Optimizing COSMO-1 code — even before going live in September — was a significant effort and important to achieving initial performance gains. Weather forecasting apps are typically 10–20-years old or more, and tend to be written in Fortran, according to Roy Kim, group product manager of accelerated computing at NVIDIA. A combination of CUDA and OpenACC were used to optimize and port the code for GPUs.
In labeling the new COSMO-1 systems as now operational, “we have contractual constraints that we can actually deliver with a certain reliability and within a certain time frame,” said Oliver Fuher, a team leader at MeteoSwiss. The spec requires a single day forecast to be completed in a half-hour. When fired up in September, COSMO-1 was slightly above that limit. Tweaks included, for example, speeding inter-GPU communication, including the MPI communications, adopting asynchronous communication, and increasing the parallelism in the code. The hardware, he reports, was very stable.
“This is the first time we’ve run on such a hybrid system. We didn’t have a lot of experience with how the system behaves, [for example] if you have failures, what the procedures to cope with those are. These nodes are fat and when one node goes down you basically lose a lot of the computational power in your system,” said Fuher. “We updated the software environment, updated the libraries, and updated the SLURM scheduler. On the hardware side things stayed pretty constant.”
As a rule, weather forecasting today uses complex programs, so-called numerical models, which simulate developments in the atmosphere based on numerical formulae. MeteoSwiss uses the COSMO model, which has been developed in collaboration with the international Consortium for Small-scale Modeling (COSMO).

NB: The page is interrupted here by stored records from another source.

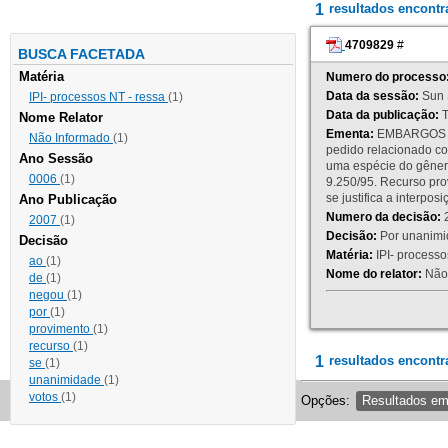
1
resultados encont
4709829
#
BUSCA FACETADA
Matéria
Numero do processo
Data da sessão:
Sun 
IPI- processos NT - ressa
(1)
Data da publicação:
T
Nome Relator
Ementa:
EMBARGOS DE
Não Informado
(1)
pedido relacionado co
Ano Sessão
uma espécie do gênero
0006
(1)
9.250/95. Recurso p
se justifica a interp
Ano Publicação
Numero da decisão:
2
2007
(1)
Decisão:
Por unanimid
Decisão
Matéria:
IPI- processos
ao
(1)
Nome do relator:
Não 
de
(1)
negou
(1)
por
(1)
provimento
(1)
recurso
(1)
1
resultados encontr
se
(1)
unanimidade
(1)
votos
(1)
Opções:
Resultados e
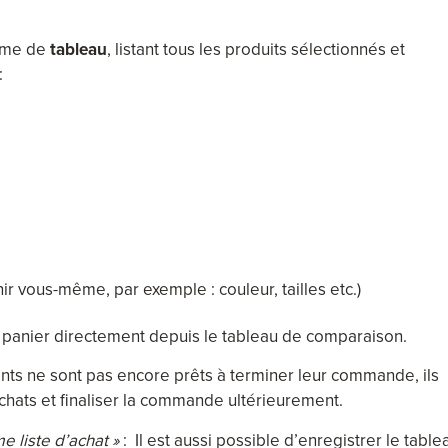
orme de
tableau
, listant tous les produits sélectionnés et
:
ir vous-même, par exemple : couleur, tailles etc.)
ur panier directement depuis le tableau de comparaison.
lients ne sont pas encore prêts à terminer leur commande, ils
achats et finaliser la commande ultérieurement.
 liste d’achat »
: Il est aussi possible d’enregistrer le table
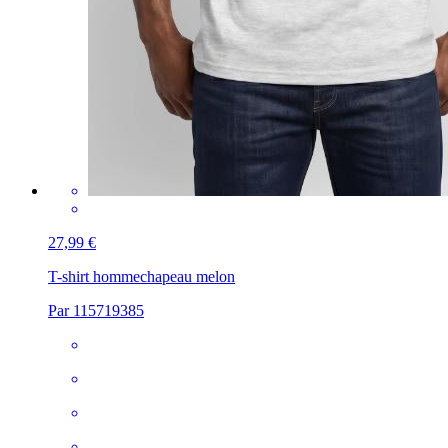
27,99 €
T-shirt homme
chapeau melon
Par 115719385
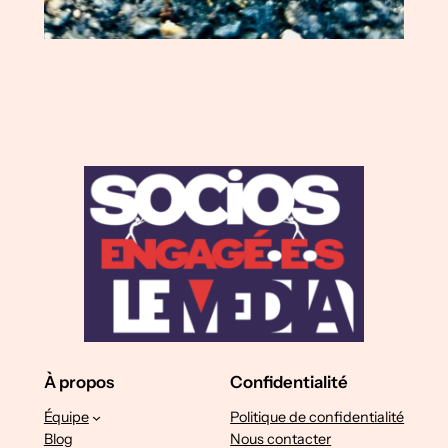
À propos
Confidentialité
Équipe
Politique de confidentialité
Blog
Nous contacter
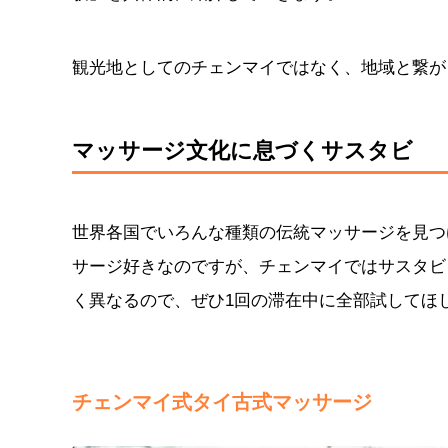
観光地としてのチェンマイではなく、地域と繋が
マッサージ文化に息づくサスタビ
世界各国でいろんな種類の伝統マッサージを見つ
サージ好きなのですが、チェンマイではサスタビ
く異なるので、ぜひ1回の滞在中に全部試してほ
チェンマイ式タイ古式マッサージ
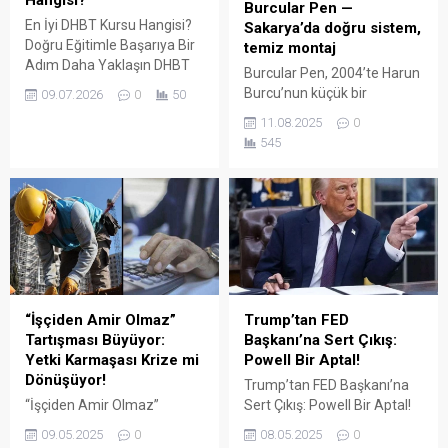
Hangisi?
Burcular Pen —
En İyi DHBT Kursu Hangisi?
Sakarya’da doğru sistem,
Doğru Eğitimle Başarıya Bir
temiz montaj
Adım Daha Yaklaşın DHBT
Burcular Pen, 2004’te Harun
(Din Hizmetleri Alan Bilgisi
Burcu’nun küçük bir
09.07.2026
0
50
Testi), Diyanet İşleri
atölyede attığı adımla
11.08.2025
0
Başkanlığında görev almak
başladı; bugün Serdivan’daki
545
isteyen adaylar için büyük
147 m² showroomu ve 750
önem taşıyan bir sınavdır.
m² kapalı üretim alanıyla,
Her yıl binlerce aday bu
Sakarya ve çevre ilçelerde
sınavda yüksek puan
PVC doğrama, cam balkon,
alabilmek için farklı eğitim
kış bahçesi, panjur ve
kaynaklarına yöneliyor.
küpeşte çözümlerini tek çatı
Ancak en sık sorulan
altında sunuyor. Fıratpen
sorulardan...
kurumsal bayiliği ile çalışıyor
olmamız; profil kalitesi,
“İşçiden Amir Olmaz”
Trump’tan FED
aksesuar standardı...
Tartışması Büyüyor:
Başkanı’na Sert Çıkış:
Yetki Karmaşası Krize mi
Powell Bir Aptal!
Dönüşüyor!
Trump’tan FED Başkanı’na
“İşçiden Amir Olmaz”
Sert Çıkış: Powell Bir Aptal!
Tartışması Büyüyor: Yetki
ABD eski Başkanı Donald
09.05.2025
0
08.05.2025
0
Karmaşası Krize mi
Trump, Amerikan Merkez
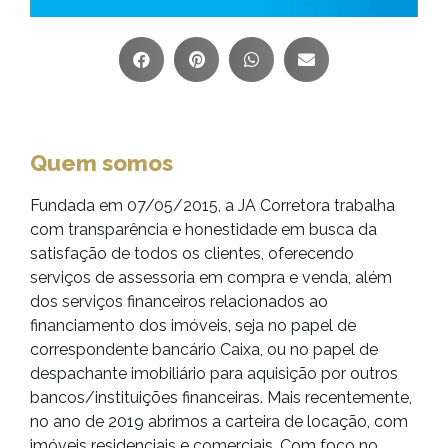
Quem somos
Fundada em 07/05/2015, a JA Corretora trabalha
com transparência e honestidade em busca da
satisfação de todos os clientes, oferecendo
serviços de assessoria em compra e venda, além
dos serviços financeiros relacionados ao
financiamento dos imóveis, seja no papel de
correspondente bancário Caixa, ou no papel de
despachante imobiliário para aquisição por outros
bancos/instituições financeiras. Mais recentemente,
no ano de 2019 abrimos a carteira de locação, com
imóveis residenciais e comerciais. Com foco no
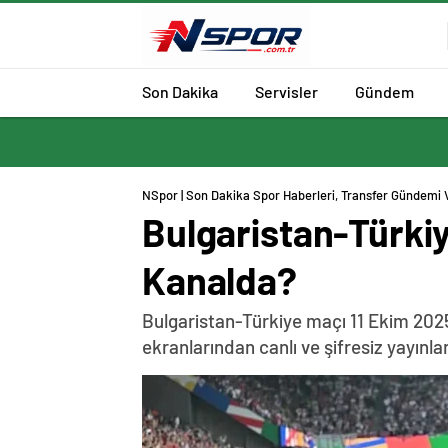
Son Dakika
Servisler
Gündem
NSpor | Son Dakika Spor Haberleri, Transfer Gündemi 
Bulgaristan-Türki
Kanalda?
Bulgaristan-Türkiye maçı 11 Ekim 202
ekranlarından canlı ve şifresiz yayınl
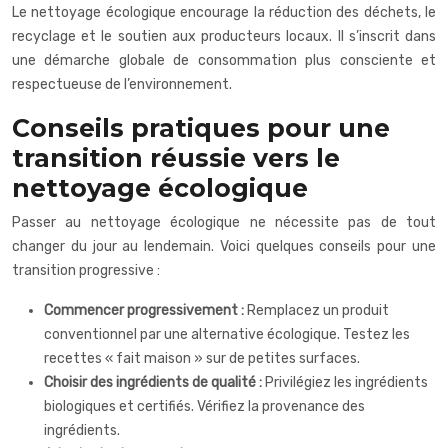
Le nettoyage écologique encourage la réduction des déchets, le
recyclage et le soutien aux producteurs locaux. Il s’inscrit dans
une démarche globale de consommation plus consciente et
respectueuse de l’environnement.
Conseils pratiques pour une
transition réussie vers le
nettoyage écologique
Passer au nettoyage écologique ne nécessite pas de tout
changer du jour au lendemain. Voici quelques conseils pour une
transition progressive :
Commencer progressivement :
Remplacez un produit
conventionnel par une alternative écologique. Testez les
recettes « fait maison » sur de petites surfaces.
Choisir des ingrédients de qualité :
Privilégiez les ingrédients
biologiques et certifiés. Vérifiez la provenance des
ingrédients.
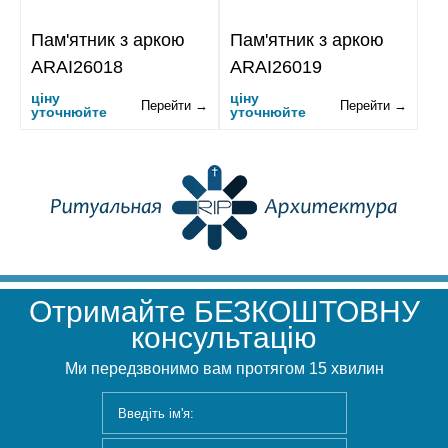
Пам'ятник з аркою
Пам'ятник з аркою
ARAI26018
ARAI26019
ціну
ціну
Перейти →
Перейти →
уточнюйте
уточнюйте
Отримайте БЕЗКОШТОВНУ
консультацію
Ми передзвонимо вам протягом 15 хвилин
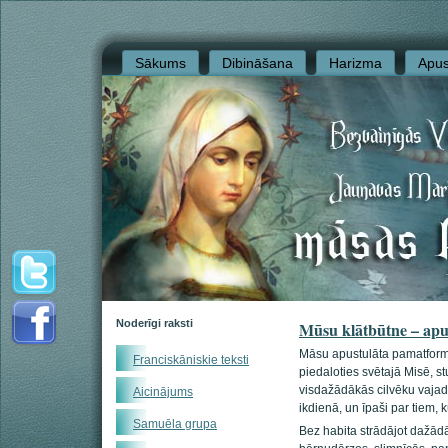
Sākums
Dibināšana
Harizma
Apus
Noderīgi raksti
Mūsu klātbūtne – apu
Māsu apustulāta pamatforma
Franciskāniskie teksti
piedaloties svētajā Misē, s
visdažādākās cilvēku vajad
Aicinājums
ikdienā, un īpaši par tiem, 
Samuēla grupa
Bez habita strādājot dažādā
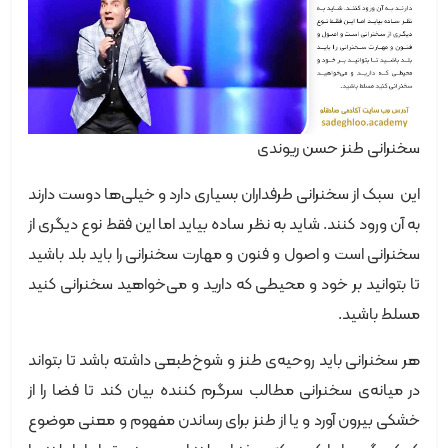
سخنرانی طنز حسن ریوندی
این سبک از سخنرانی طرفداران بسیاری دارد و خیلی‌ها دوست دارند
به آن ورود کنند. شاید به نظر ساده بیاید اما این فقط نوع دیگری از
سخنرانی است و اصول و فنون و مهارت سخنرانی را باید بلد باشید
تا بتوانید بر خود و محیطی که دارید و می‌خواهید سخنرانی کنید
مسلط باشید.
هر سخنرانی باید روحیه‌ی طنز و شوخ‌طبعی داشته باشد تا بتواند
در میانه‌ی سخنرانی مطالب سرگرم کننده بیان کند تا فضا را از
خشکی بیرون آورد و یا از طنز برای رساندن مفهوم و معنی موضوع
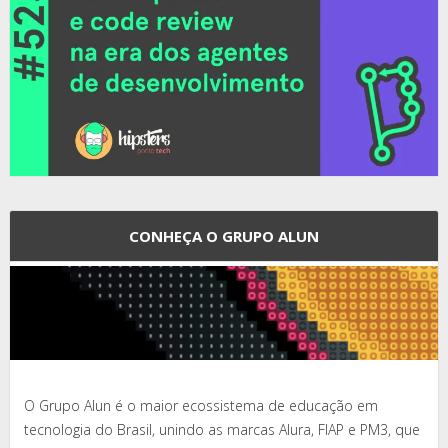
CONHEÇA O GRUPO ALUN
O Grupo Alun é o maior ecossistema de educação em
tecnologia do Brasil, unindo as marcas Alura, FIAP e PM3, que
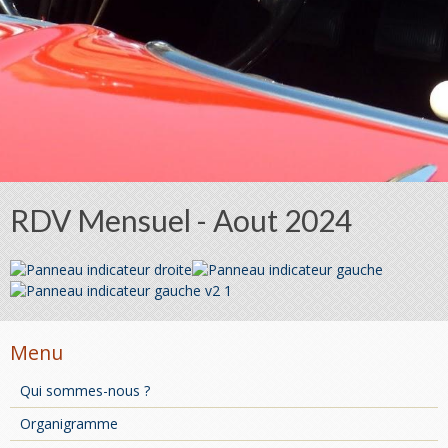
RDV Mensuel - Aout 2024
Menu
Qui sommes-nous ?
Organigramme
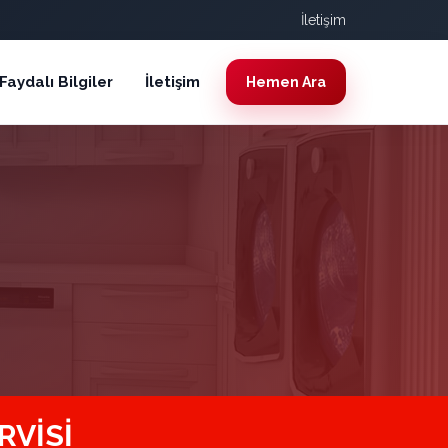
İletişim
Faydalı Bilgiler
İletişim
Hemen Ara
RVISI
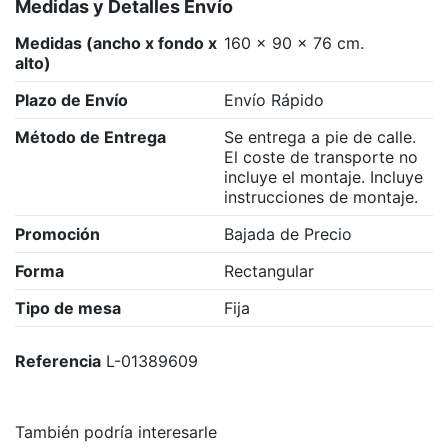
Medidas y Detalles Envío
Medidas (ancho x fondo x
160 x 90 x 76 cm.
alto)
Plazo de Envío
Envío Rápido
Método de Entrega
Se entrega a pie de calle.
El coste de transporte no
incluye el montaje. Incluye
instrucciones de montaje.
Promoción
Bajada de Precio
Forma
Rectangular
Tipo de mesa
Fija
Referencia
L-01389609
También podría interesarle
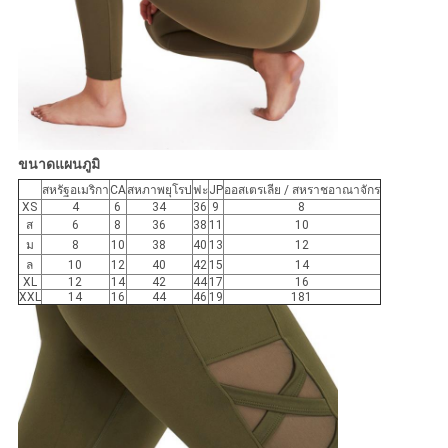
ขนาดแผนภูมิ
สหรัฐอเมริกา
CA
สหภาพยุโรป
ฟะ
JP
ออสเตรเลีย / สหราชอาณาจักร
XS
4
6
34
36
9
8
ส
6
8
36
38
11
10
ม
8
10
38
40
13
12
ล
10
12
40
42
15
14
XL
12
14
42
44
17
16
XXL
14
16
44
46
19
181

The complex software codes have been steadily upgraded in preparation for the switchover to a GPU-based computer system during the last five years. In this effort, MeteoSwiss collaborated closely with ETH Zurich researchers, C2SM and CSCS, under the umbrella of the HP2C (High Performance and High Productivity Computing) and PASC (Platform for Advanced Scientific Computing) initiatives.
Now in full production mode, COSMO-1 will be run every three hours for forecasts of up to 33 hours into the future. For warnings concerning the following day, simulations will be run once a day looking out 45 hours ahead, according to MeteoSwiss. Operation of COSMO-2 is scheduled to cease in autumn 2016.